Description
These Mini Christmas Cheesecakes are the perfect bite-sized treats for your holiday gatherings, combining creamy cheesecake with a festive twist. Easy to make and beautifully decorated, they are sure to delight your guests!
Ingredients
Scale
- 16 ounces full-fat cream cheese, at room temperature
- ⅔ cup granulated sugar
- 2 large eggs, at room temperature
- 1 teaspoon vanilla extract
- 1 ½ cups finely crushed graham cracker crumbs (or crushed ginger snap cookies or shortbread biscuits)
- ¼ cup unsalted butter, melted
- Pinch of ground cinnamon (optional)
- Pinch of ground nutmeg (optional)
- Zest of orange or lemon (optional)
- 1 teaspoon non-alcoholic rum extract (optional)
- Red or green food coloring (optional)
- Whipped cream (for topping)
- Fresh cranberries (for topping)
- Crushed candy canes (for topping)
- Melted white or dark chocolate (for topping)
- Cranberry sauce (for topping)
Instructions
- Preheat your oven to 325°F (160°C). Line a 12-cup muffin tin with paper liners.
- In a medium bowl, combine 1 ½ cups of finely crushed graham cracker crumbs with ¼ cup of melted unsalted butter. Mix thoroughly until the crumbs are evenly moistened. Spoon about 1 ½ tablespoons of the crumb mixture into the bottom of each lined muffin cup and press down firmly.
- In a large bowl, using an electric mixer, beat two 8-ounce packages of room temperature full-fat cream cheese on medium speed until smooth and creamy, about 2-3 minutes.
- Gradually add ⅔ cup of granulated sugar to the cream cheese, beating on low speed until just combined and smooth. Then, beat in 1 teaspoon of vanilla extract.

REQUIRED ACTIONS ->
1. Translate this sentence from the cheesecake recipe into Spanish: "Line a 12-cup muffin tin with paper liners."
2. Duplicate the cheesecake recipe word for word, everything from "- In a medium" down to "about 2-3 minutes.".
3. What oven temperature does the cheesecake recipe call for?
None of the data is needed.

(Records taken from a dataset)
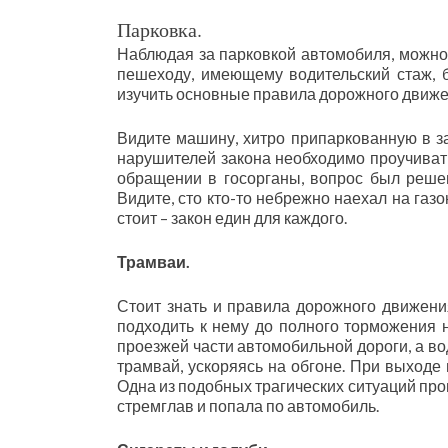
Парковка.
Наблюдая за парковкой автомобиля, можно 
пешеходу, имеющему водительский стаж, 
изучить основные правила дорожного движе
Видите машину, хитро припаркованную в з
нарушителей закона необходимо проучивать
обращении в госорганы, вопрос был решен
Видите, сто кто-то небрежно наехал на газ
стоит – закон един для каждого.
Трамваи.
Стоит знать и правила дорожного движен
подходить к нему до полного торможения 
проезжей части автомобильной дороги, а в
трамвай, ускоряясь на обгоне. При выходе 
Одна из подобных трагических ситуаций про
стремглав и попала по автомобиль.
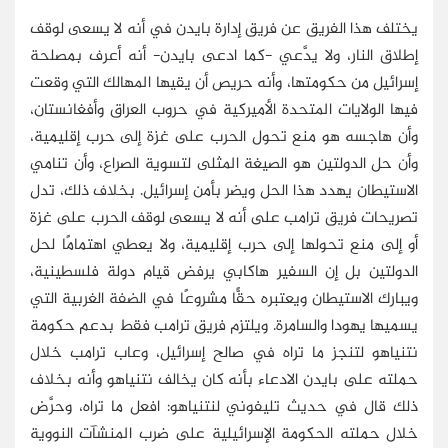
يختلف هذا الفريق عن فريق إدارة بايدن في أنه لا يسعى لوقف
إطلاق النار، ولا يدَّعي -كما ادعى بايدن- أنه أعرف بمصلحة
إسرائيل من حكومتها، وأنه حريص أن يقيها المهالك التي وقعت
فيها الولايات المتحدة الأميركية في حروب العراق وأفغانستان،
وأن هاجسه هو منع تحول الحرب على غزة إلى حرب إقليمية،
وأن حل الدولتين هو الصيغة المثلى لتسوية الصراع، وأن تنامي
الاستيطان يهدد هذا الحل ويضر بأمن إسرائيل. بخلاف ذلك، تدل
تصريحات فريق ترامب على أنه لا يسعى لوقف الحرب على غزة
أو إلى منع تحولها إلى حرب إقليمية، ولا يعطي اهتمامًا لحل
الدولتين بل إن السفير هاكابي يرفض قيام دولة فلسطينية،
ويبارك الاستيطان ويعتبره حقًّا مشروعًا في الضفة الغربية التي
يسميها يهودا والسامرة. ويلتزم فريق ترامب فقط بدعم حكومة
نتنياهو لتنجز ما تراه في صالح إسرائيل، وعاب ترامب خلال
حملته على بايدن الادعاء بأنه كان يخالف نتنياهو وأنه بخلاف
ذلك قال في حديث تليفوني لنتنياهو: افعل ما تراه، وحرَّض
خلال حملته الحكومة الإسرائيلية على ضرب المنشآت النووية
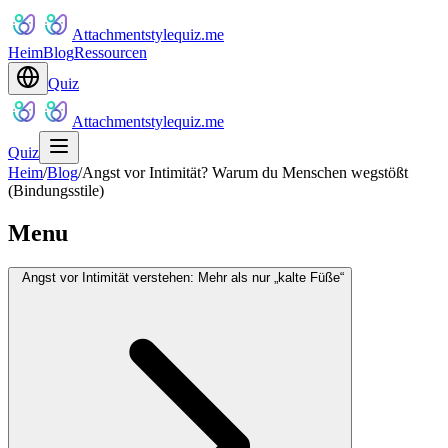
Attachmentstylequiz.me
Heim
Blog
Ressourcen
Quiz
Attachmentstylequiz.me
Quiz
Heim
/
Blog
/
Angst vor Intimität? Warum du Menschen wegstößt
(Bindungsstile)
Menu
Angst vor Intimität verstehen: Mehr als nur „kalte Füße“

RESPONSES FOR EACH TASK ->
1. Forra un molde para muffins de 12 cavidades con cápsulas de papel.

2.
- In a medium bowl, combine 1 ½ cups of finely crushed graham cracker crumbs with ¼ cup of melted unsalted butter. Mix thoroughly until the crumbs are evenly moistened. Spoon about 1 ½ tablespoons of the crumb mixture into the bottom of each lined muffin cup and press down firmly.
- In a large bowl, using an electric mixer, beat two 8-ounce packages of room temperature full-fat cream cheese on medium speed until smooth and creamy, about 2-3 minutes.

3. 325°F (160°C)